A Palavra não é apenas código, é Liberdade!
- Ricardo Moutinho
- 8 de abr. de 2017
- 3 min de leitura
A Palavra não é apenas código, é Liberdade! A Escrita enquanto meio de criação, é também um meio de nos expressarmos livremente, quer para nós mesmos, enquanto veículo de reflexão para criação de sentidos, subjectividades e objectividades, assim como para com os outros, como veículo de relação, aqui quase sempre de forma subjectiva, dado que é interessante reparar que as percepções tiradas destas relações acabam por ser singulares, mesmo que as pessoas que se relacionam pela criação escrita estejam vivendo o mesmo acontecimento ou criação.
A escrita enquanto meio de relação permite esta subjectividade quer na percepção dos sentidos, quer na percepção temporal, já que a escrita permite uma elevação acima do tempo, permitindo que as pessoas que se relacionam através desta, enquanto escritor e leitor, possam relacionar-se dentro do mesmo acontecimento em pontos diferentes definidos cronologicamente, mas ainda assim, com a percepção de que está a acontecer Agora. O que pretendo concluir com isto, numa visão muito pessoal, é que a escrita permite que eu esteja a escrever este texto Agora, e que você também o esteja a ler Agora, ainda que possamos estar separados por dias, horas ou anos, entre o momento em que eu o escrevo e o momento em que você o lê. Quanto à percepção subjectiva dos sentidos, também será lógico concluir que cada um cria a sua percepção, conforme a interpretação que confere às palavras e ao sentido que estas tomam para si mediante esta liberdade percepcional que nos foi conferida naturalmente. Esta subjectividade da escrita relacional, quer em sentido, quer em tempo, leva-nos ao grande desafio da verdadeira Escrita Criadora dentro das relações, que é o de conferirmos uma criação que permita conduzirmos as percepções alheias ao encontro da nossa própria percepção, sem conflito, mas antes enquanto meio de manifestação, comunicação e debate dessa mesma criação por meios saudáveis, com respeito à subjectividade das interpretações e percepções.
Mas a Escrita Criadora também pode ter um papel importante enquanto meio de auto-reflexão consciente, mesmo quando esta criação não é partilhada para além de nós mesmos. Quem nunca teve um diário ou um pequeno caderno onde devaneia seus escritos enquanto veículo para este auto-conhecimento e reflexão? Na Escrita Criadora reflexiva, a palavra não se apresenta só como código, mas como liberdade, permitindo ações autónomas, críticas e conscientizadoras, contribuindo para o desejo de aprender, e por consequência, afirmando o estímulo criador, que muitas vezes permite também melhores relações com os outros.

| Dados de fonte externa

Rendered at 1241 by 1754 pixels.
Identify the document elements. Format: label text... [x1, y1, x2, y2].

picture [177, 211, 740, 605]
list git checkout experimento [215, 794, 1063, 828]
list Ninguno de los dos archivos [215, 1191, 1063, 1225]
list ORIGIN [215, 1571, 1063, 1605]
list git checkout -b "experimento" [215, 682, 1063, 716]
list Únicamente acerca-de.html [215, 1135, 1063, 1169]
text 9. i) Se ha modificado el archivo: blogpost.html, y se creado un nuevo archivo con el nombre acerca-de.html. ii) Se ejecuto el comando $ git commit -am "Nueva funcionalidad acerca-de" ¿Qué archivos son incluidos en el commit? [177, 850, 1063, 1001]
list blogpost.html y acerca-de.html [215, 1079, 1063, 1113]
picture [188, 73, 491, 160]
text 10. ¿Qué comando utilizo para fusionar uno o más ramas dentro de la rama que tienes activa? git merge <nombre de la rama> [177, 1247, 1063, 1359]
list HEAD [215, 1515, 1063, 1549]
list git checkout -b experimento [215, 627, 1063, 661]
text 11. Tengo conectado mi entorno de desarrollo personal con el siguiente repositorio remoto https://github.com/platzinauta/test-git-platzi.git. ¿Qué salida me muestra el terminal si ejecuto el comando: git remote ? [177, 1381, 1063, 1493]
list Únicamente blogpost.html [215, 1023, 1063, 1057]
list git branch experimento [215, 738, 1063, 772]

O que compreendemos aqui é que, quer no caso da Escrita Criadora dentro das relações, quer na Escrita Criadora reflexiva, estão sempre envolvidos mecanismos de desenvolvimento, reflexão e comunicação que permitem uma melhor relação com os outros. A escrita é um instrumento de criação do sujeito, tecendo sentidos, e neste potente espaço de criação, o sujeito se constitui na sua relação com a linguagem, e através desta, o indivíduo se vai inserindo enquanto Sujeito e Identidade nas relações com os outros.

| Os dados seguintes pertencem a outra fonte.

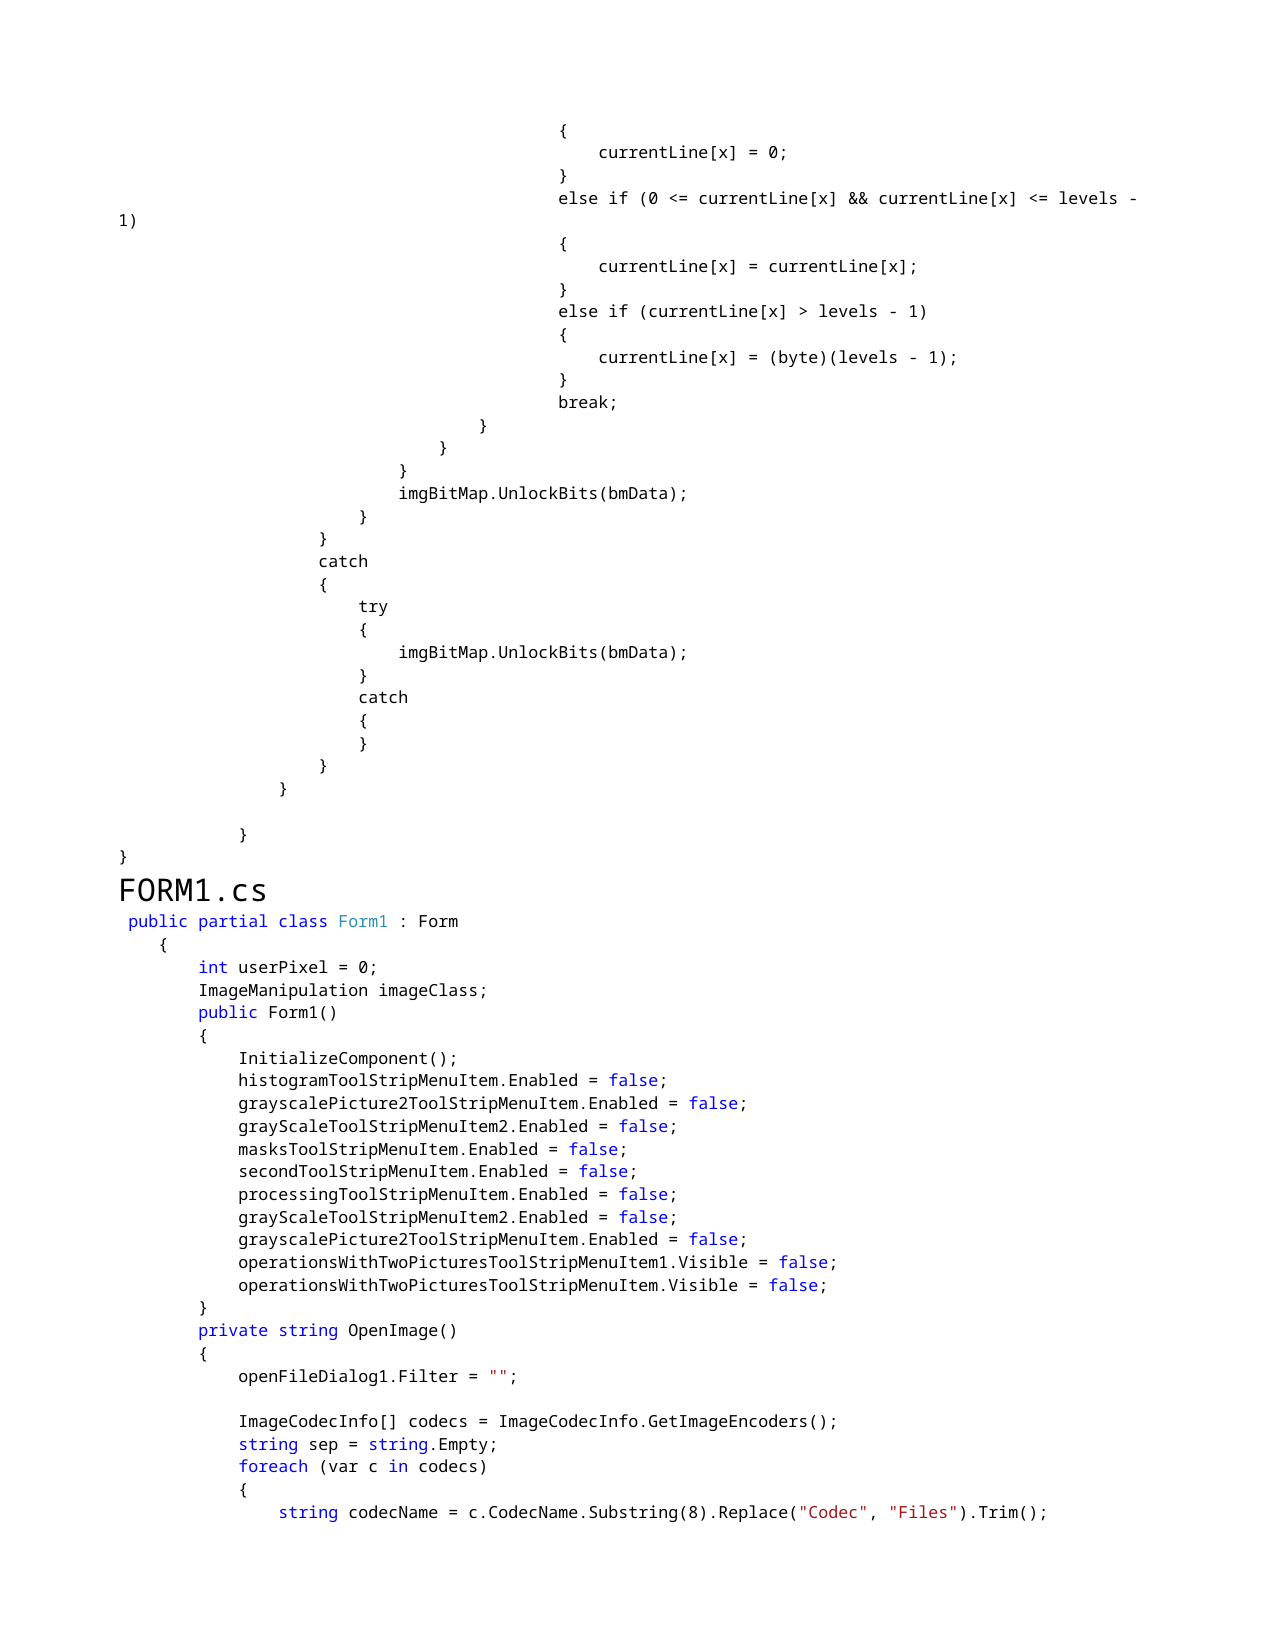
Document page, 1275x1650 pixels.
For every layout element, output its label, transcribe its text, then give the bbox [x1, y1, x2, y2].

Cartas de amor, contratos, missivas com notícias importantes, livros, jornais, revistas, poemas, pequenas ou grandes reflexões, ou mais recentemente, blogs, redes sociais e smartphones, entre outros meios, digitais ou não, são alguns dos muitos exemplos de criação pela escrita, e funcionam enquanto veículos de relação entre milhões e milhões de pessoas em todo o mundo, a pequena ou a grande escala, dependendo do número de pessoas que se relaciona dentro de uma única criação pela escrita.
Jorge Larrosa, um Professor de Filosofia da Educação na Universidade de Barcelona, propõe que o modo de vida dos sujeitos se dá na palavra, pois a experiência vivida e o saber que dela se produz, permite aos sujeitos se apropriarem de suas vidas. Dar sentido às nossas experiências, reflectir, questionar, pensar, é um processo mediado pela palavra. Dar sentido às palavras é dar sentido à nossa vida.
Deste modo, compreendemos que o desenvolvimento das aptidões para melhorar as nossas capacidades de Escrita Criadora, podem ter de facto um papel preponderante na forma como nos relacionamos com os outros e no desenvolvimento da nossa capacidade cognitiva e criativa, assim como na evolução da ação de criar enquanto forma de definir o nosso Eu Sou, ou seja, de encontrar um pouco mais nitidamente e de forma autêntica, o nosso lugar no meio dos outros e em partilha idiomórfica e sanígena com os outros.